> **Exercise prompt**: Reproduce the Temporal Q&A passage word for word, from "When a Go process" up to and including "chance to run)?".
(Source passage)
And here were the additional questions (and answers!) that came up during Q&A:
Is it okay for one Go process to have multiple workers polling different queues?
Yes! Very common.
How expensive is it to spin up many (let’s say 1-10k) workers in a single Go process using client.NewFromExisting
? What resources does this consume on the worker process and on the Temporal server (from polling/etc)?
It’s very cheap to spin up a lot of workers. Most workers are two/three long-running gRPC calls. What’s expensive is your code the worker runs, and that may affect your decision about how many workers you collocate alongside each other.
Thomir mentioned that Go/TypeScript/.NET SDKS dynamically tune the non-sticky-to-sticky. What is the Python SDK behaviour?
.NET and Python are working the same way in that regard.
When a Go process has multiple workers running, how is it decided which worker will get to process a workflow/activity next? I’m curious if starvation can happen if one task queue is very busy (i.e. would other task queues still get a chance to run)?
(End Source passage)
(Records provided)
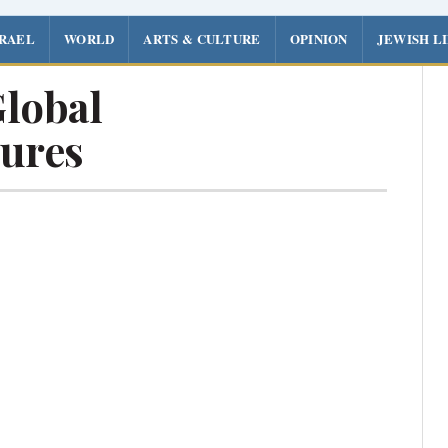
SRAEL
WORLD
ARTS & CULTURE
OPINION
JEWISH L
lobal
ures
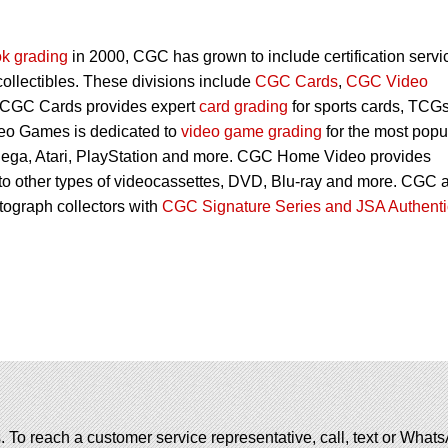
k grading
in 2000, CGC has grown to include certification servi
 collectibles. These divisions include
CGC Cards
,
CGC Video
 CGC Cards provides expert
card grading
for sports cards, TCG
eo Games is dedicated to
video game grading
for the most popu
Sega, Atari, PlayStation and more. CGC Home Video provides
 to other types of videocassettes, DVD, Blu-ray and more. CGC 
utograph collectors with
CGC Signature Series and JSA Authenti
. To reach a customer service representative, call, text or Wha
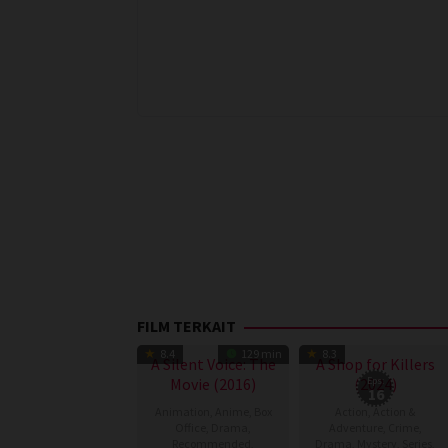
FILM TERKAIT
TV Show
8.4
129 min
8.3
A Silent Voice: The
A Shop for Killers
Movie (2016)
(2024)
Eps:
16
Animation
,
Anime
,
Box
Action
,
Action &
Office
,
Drama
,
Adventure
,
Crime
,
Recommended
,
Drama
,
Mystery
,
Series
,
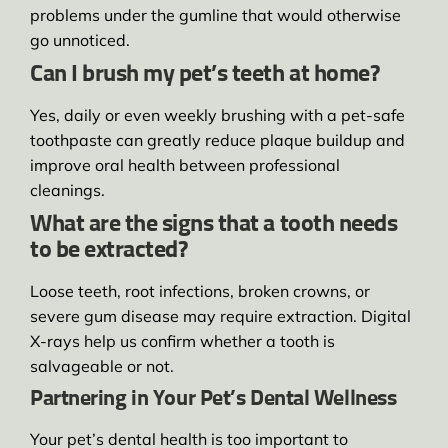
problems under the gumline that would otherwise
go unnoticed.
Can I brush my pet’s teeth at home?
Yes, daily or even weekly brushing with a pet-safe
toothpaste can greatly reduce plaque buildup and
improve oral health between professional
cleanings.
What are the signs that a tooth needs
to be extracted?
Loose teeth, root infections, broken crowns, or
severe gum disease may require extraction. Digital
X-rays help us confirm whether a tooth is
salvageable or not.
Partnering in Your Pet’s Dental Wellness
Your pet’s dental health is too important to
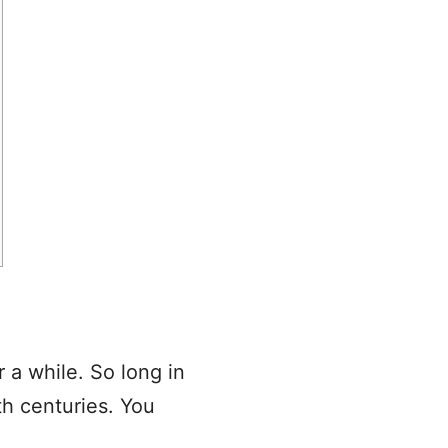
 a while. So long in
th centuries. You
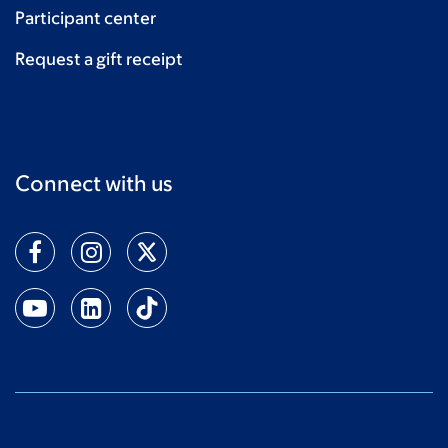
Participant center
Request a gift receipt
Connect with us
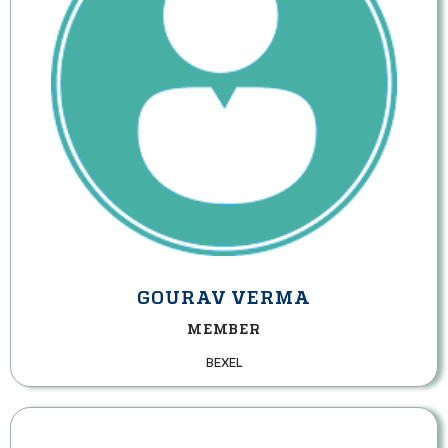
GOURAV VERMA
MEMBER
BEXEL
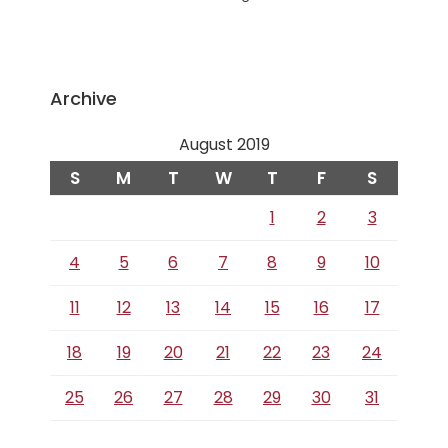
Archive
August 2019
S
M
T
W
T
F
S
1
2
3
4
5
6
7
8
9
10
11
12
13
14
15
16
17
18
19
20
21
22
23
24
25
26
27
28
29
30
31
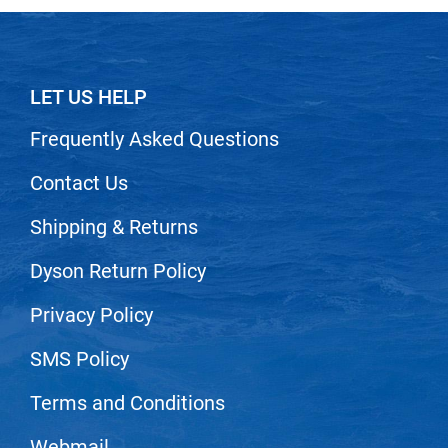
LET US HELP
Frequently Asked Questions
Contact Us
Shipping & Returns
Dyson Return Policy
Privacy Policy
SMS Policy
Terms and Conditions
Webmail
(End Records provided)
> **Answer**:
When a Go process has multiple workers running, how is it decided which worker will get to process a workflow/activity next? I’m curious if starvation can happen if one task queue is very busy (i.e. would other task queues still get a chance to run)?